Text passage:

----------

When you add another log to the fire, you know what happens. It is soon ablaze itself and it eventually helps keep the other logs burning as well. But the log must be touching the other logs. Set a fresh log outside the fireplace and not much happens. This is what we love about community: We fire each other up. But we’ve got to be touching each other.

I know, this idea of touching one another sounds a little … well, intimate. I’ve read books that say we shouldn’t use the word intimacy to describe the relationships in a small group–we might scare some folks away. But when I read the Bible, especially the gospels and Acts, I see intimacy all over the place. Jesus touched people, physically, emotionally, spiritually. He had compassion for them. He washed their feet, touched their faces, allowed them to touch him. 
Perhaps our fear of touching people is keeping God’s church from reaching the world.
Prayer–real prayer–is an act of intimacy. That’s why, I believe, Jesus’ brother connected confession with praying for each other (James 5:16).

Care and prayer for one another in the group go hand in hand. This is a 24-7 thing, not just a once-a-week-at-the-meeting thing. It is also a one-another thing, not just a leader thing. The New Testament shows a church that naturally cared for and ministered to one another. Healthy small groups are places where everyone is involved in ministry to one another, not where one person serves and cares for everyone else.

----------

Dataset:

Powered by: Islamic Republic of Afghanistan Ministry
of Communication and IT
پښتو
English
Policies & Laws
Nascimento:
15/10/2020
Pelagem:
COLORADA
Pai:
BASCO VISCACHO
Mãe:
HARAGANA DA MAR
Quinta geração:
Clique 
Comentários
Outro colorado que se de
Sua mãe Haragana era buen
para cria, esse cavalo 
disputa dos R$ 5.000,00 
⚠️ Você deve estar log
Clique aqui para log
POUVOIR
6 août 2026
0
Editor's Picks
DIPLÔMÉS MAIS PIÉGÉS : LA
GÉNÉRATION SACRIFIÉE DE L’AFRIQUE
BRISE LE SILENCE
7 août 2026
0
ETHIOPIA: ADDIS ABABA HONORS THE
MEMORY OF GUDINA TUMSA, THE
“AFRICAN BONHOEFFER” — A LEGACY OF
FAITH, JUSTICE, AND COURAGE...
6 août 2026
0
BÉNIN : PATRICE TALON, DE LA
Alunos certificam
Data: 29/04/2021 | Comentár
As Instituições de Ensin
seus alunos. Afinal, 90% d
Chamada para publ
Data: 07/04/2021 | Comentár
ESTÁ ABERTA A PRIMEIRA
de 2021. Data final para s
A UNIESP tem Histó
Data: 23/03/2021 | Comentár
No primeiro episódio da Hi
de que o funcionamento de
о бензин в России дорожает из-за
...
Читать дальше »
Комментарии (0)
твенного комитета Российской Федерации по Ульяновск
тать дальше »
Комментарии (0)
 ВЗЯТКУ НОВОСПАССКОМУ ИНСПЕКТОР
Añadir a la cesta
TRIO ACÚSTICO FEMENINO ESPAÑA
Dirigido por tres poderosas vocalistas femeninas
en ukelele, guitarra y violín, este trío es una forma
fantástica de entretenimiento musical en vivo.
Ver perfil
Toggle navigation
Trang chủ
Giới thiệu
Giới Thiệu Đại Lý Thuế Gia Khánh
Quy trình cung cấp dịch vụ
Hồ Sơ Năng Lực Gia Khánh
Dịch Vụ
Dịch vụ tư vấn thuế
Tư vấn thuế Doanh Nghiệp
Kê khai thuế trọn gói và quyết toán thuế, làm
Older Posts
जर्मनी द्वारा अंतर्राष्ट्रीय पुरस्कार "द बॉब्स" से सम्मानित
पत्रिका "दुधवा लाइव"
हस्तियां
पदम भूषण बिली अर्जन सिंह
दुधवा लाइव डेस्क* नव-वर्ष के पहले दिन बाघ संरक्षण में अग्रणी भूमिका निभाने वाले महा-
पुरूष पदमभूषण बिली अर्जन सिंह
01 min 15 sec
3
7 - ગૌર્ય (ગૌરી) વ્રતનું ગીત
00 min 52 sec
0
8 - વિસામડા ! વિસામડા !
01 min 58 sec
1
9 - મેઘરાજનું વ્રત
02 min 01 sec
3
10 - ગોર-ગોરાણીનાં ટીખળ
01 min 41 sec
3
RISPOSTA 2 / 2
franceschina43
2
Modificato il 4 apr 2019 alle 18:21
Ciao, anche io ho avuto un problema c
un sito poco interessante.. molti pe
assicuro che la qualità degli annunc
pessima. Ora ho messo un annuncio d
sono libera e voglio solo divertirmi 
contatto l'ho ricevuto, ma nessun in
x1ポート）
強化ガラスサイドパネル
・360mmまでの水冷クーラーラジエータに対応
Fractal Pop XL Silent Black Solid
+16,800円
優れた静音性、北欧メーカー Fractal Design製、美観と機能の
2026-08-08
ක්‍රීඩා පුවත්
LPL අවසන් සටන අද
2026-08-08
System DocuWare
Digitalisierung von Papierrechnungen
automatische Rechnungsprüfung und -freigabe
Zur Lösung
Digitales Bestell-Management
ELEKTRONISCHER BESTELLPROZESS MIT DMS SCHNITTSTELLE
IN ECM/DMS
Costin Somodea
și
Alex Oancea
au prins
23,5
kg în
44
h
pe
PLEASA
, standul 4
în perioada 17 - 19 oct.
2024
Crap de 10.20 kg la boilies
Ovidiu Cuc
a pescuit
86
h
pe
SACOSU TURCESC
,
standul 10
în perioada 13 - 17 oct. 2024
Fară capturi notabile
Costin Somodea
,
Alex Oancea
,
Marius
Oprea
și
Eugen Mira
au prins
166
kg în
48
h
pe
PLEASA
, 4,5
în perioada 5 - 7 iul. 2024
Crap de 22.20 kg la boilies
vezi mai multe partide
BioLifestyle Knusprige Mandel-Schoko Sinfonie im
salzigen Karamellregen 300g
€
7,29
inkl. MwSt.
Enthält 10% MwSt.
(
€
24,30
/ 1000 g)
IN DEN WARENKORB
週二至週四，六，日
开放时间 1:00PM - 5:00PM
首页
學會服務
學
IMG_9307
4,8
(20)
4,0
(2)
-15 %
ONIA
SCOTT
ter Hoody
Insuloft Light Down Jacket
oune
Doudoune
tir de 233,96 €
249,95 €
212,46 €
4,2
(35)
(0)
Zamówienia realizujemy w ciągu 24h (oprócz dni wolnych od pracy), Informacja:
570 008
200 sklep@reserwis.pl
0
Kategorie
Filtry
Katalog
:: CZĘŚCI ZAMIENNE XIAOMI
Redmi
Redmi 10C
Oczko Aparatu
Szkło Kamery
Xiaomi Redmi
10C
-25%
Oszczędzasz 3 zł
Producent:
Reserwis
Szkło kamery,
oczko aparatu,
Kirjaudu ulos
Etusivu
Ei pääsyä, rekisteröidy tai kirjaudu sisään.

----------

Written task 1: Print the part of the passage on small groups that opens with the words containing "Perhaps our fear" and closes with "for everyone else.".
Written task 2:
Answer these from the passage on small groups:
(a) What happens when a fresh log is set outside the fireplace?
(b) Which verse is cited for linking confession with praying for each other?
(c) Rather than a once-a-week-at-the-meeting thing, what kind of thing are care and prayer called?
The records have no connection to the passage on small groups.

Reply 1:
Perhaps our fear of touching people is keeping God’s church from reaching the world.
Prayer–real prayer–is an act of intimacy. That’s why, I believe, Jesus’ brother connected confession with praying for each other (James 5:16).

Care and prayer for one another in the group go hand in hand. This is a 24-7 thing, not just a once-a-week-at-the-meeting thing. It is also a one-another thing, not just a leader thing. The New Testament shows a church that naturally cared for and ministered to one another. Healthy small groups are places where everyone is involved in ministry to one another, not where one person serves and cares for everyone else.

Reply 2:
(a) Not much happens.
(b) James 5:16.
(c) A 24-7 thing.